Видно было, что Цезарь слегка раздосадован и утомлен, рассуждения о художественности его не интересовали, и упорствовать тут было, конечно же, неразумно.
— Даже если и считать государство творением искусства, то оно все равно постоянно находится в становлении, предполагает все новые усовершенствования; а поэма, однажды завершенная, покоится в себе, и потому творец не вправе покладать рук, пока не добьется совершенства; он должен изменять, переделывать, устранять несовершенное, это ему повеление свыше, и он должен ему покорствовать, даже рискуя погубить само творение. Мера тут одна — замысел, цель творения; только цель определяет то, что должно остаться и что погибели достойно; воистину, все решает цель, а не проделанный труд, и художнику…
Август нетерпеливо оборвал его:
— Никто не посягает на право художника улучшать несовершенное, даже что-то вычеркивать; но ты и никого не убедишь, что все твое творчество несовершенно…
— Оно несовершенно.
— Послушай, Вергилий, ты давно уже лишил себя права на такой приговор. Более десяти лет назад ты познакомил меня с замыслом «Энеиды», и вспомни, с какой искренней радостью все мы, кого ты почтил своим доверием, приветствовали тебя и твое начинание. В последующие годы ты читал нам песнь за песнью, и, даже когда тебя охватывало отчаяние перед лицом столь грандиозной задачи, столь могучего замысла — а как часто это случалось! — наше восхищение — да что там наше? — восхищение всего римского народа поддерживало и охраняло тебя; вспомни, что значительная часть твоего творения уже известна публике, что римский народ знает о существовании этой поэмы — поэмы, прославляющей его, как никакая другая, — и что он имеет полное, неотъемлемое право получить ее завершенную, получить как заслуженный дар. Это уже не твое творение — оно принадлежит всем нам, в этом смысле мы все трудились над ним, и оно не в последнюю очередь — творение римского народа, символ его величия.
Еще заметнее потускнел свет вокруг — словно приближалось солнечное затмение.
— Я проявил слабость, похваляясь тем, что еще не закончено, — шаткое тщеславие художника. Но меня на это подвигла и любовь к тебе, Октавиан.
Лукавая искорка заиграла в глазах Цезаря, мелькнуло что-то заговорщически-родное, почти мальчишеская хитринка.
— Говоришь, твоя поэма несовершенна? То есть ты мог бы — или должен был бы — сделать ее лучше?
— Именно так.
— Только что мне пришлось устыдиться своей дырявой памяти; позволь же мне теперь обелить себя… Я тебе напомню несколько твоих собственных строчек.
Мелочное желание шевельнулось в нем, тоже очень мальчишеское, по-приятельски злорадное, — чтобы Цезарь и на этот раз сплоховал, но в ту же секунду — тщеславие художника, пропади оно пропадом! — поднялось похотливое, искательное любопытство.

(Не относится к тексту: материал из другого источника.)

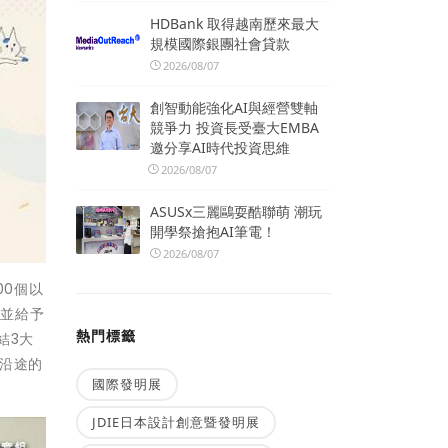
HDBank 取得越南歷來最大
規模國際銀團社會貸款
2026/08/07
創智動能強化AI與經營雙軸
競爭力 投資長受臺大EMBA
邀分享AI時代投資思維
2026/08/07
ASUSx三麗鷗耍酷聯萌 潮玩
開學祭搶抱AI筆電！
2026/08/07
00個以
題並給予
熱門標籤
結3大
沿途的
國際發明展
JDIE日本設計創意暨發明展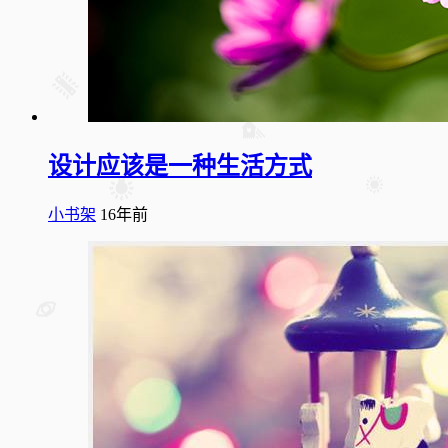
设计应该是一种生活方式
小书架
16年前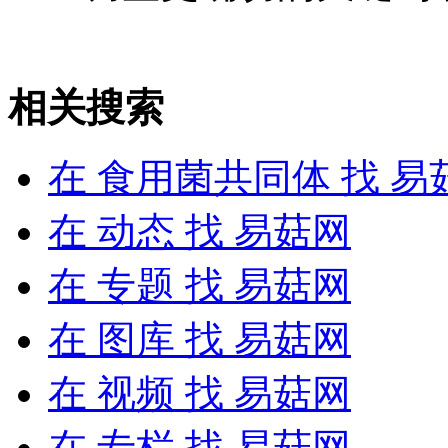
相关搜索
在
食用菌共同体
找 易
在
动态
找 易菇网
在
专题
找 易菇网
在
图库
找 易菇网
在
视频
找 易菇网
在
专栏
找 易菇网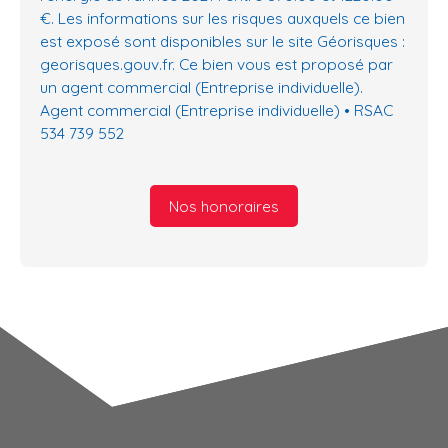
€. Les informations sur les risques auxquels ce bien
est exposé sont disponibles sur le site Géorisques :
georisques.gouv.fr. Ce bien vous est proposé par
un agent commercial (Entreprise individuelle).
Agent commercial (Entreprise individuelle) • RSAC
534 739 552
Nos honoraires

— Какие же это строчки, Октавиан?
И, отбивая ритм поднятым перстом, слегка притопывая в такт ногой, повелитель Рима, властелин полумира самолично прочел:
— «Смогут другие создать изваянья живые из бронзы,
Или обличье мужей повторить во мраморе лучше,
Тяжбы лучше вести и движенья неба искусней
Вычислят иль назовут восходящие звезды, — не спорю:
Римлянин! Ты научись народами править державно —
В этом искусство твое! — налагать условия мира,
Милость покорным являть и смирять войною надменных!»

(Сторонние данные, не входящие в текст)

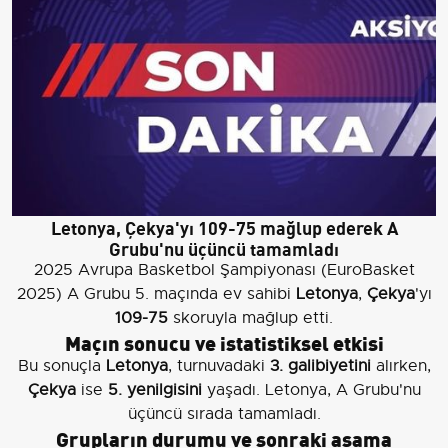
Letonya, Çekya'yı 109-75 mağlup ederek A
Grubu'nu üçüncü tamamladı
2025 Avrupa Basketbol Şampiyonası (EuroBasket
2025) A Grubu 5. maçında ev sahibi
Letonya
,
Çekya
'yı
109-75
skoruyla mağlup etti.
Maçın sonucu ve istatistiksel etkisi
Bu sonuçla
Letonya
, turnuvadaki
3. galibiyetini
alırken,
Çekya
ise
5. yenilgisini
yaşadı. Letonya, A Grubu'nu
üçüncü sırada tamamladı.
Grupların durumu ve sonraki aşama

Предостерегающе застыл поднятый перст — как вещественное воплощенье урока, коий надлежало извлечь из цитаты и затвердить навек.
— Ну что, Вергилий? Угодил в собственный капкан?
То был, конечно, намек на ничтожность всякого художества, воистину прозрачный намек на его исчезающе малую ценность по сравнению с истинным предназначением Рима, но уж и слишком немудрен был прием, вдаваться в пререкания тут не стоило.
— Верно, Август, все так, ты верно все передал; то речь Анхиза.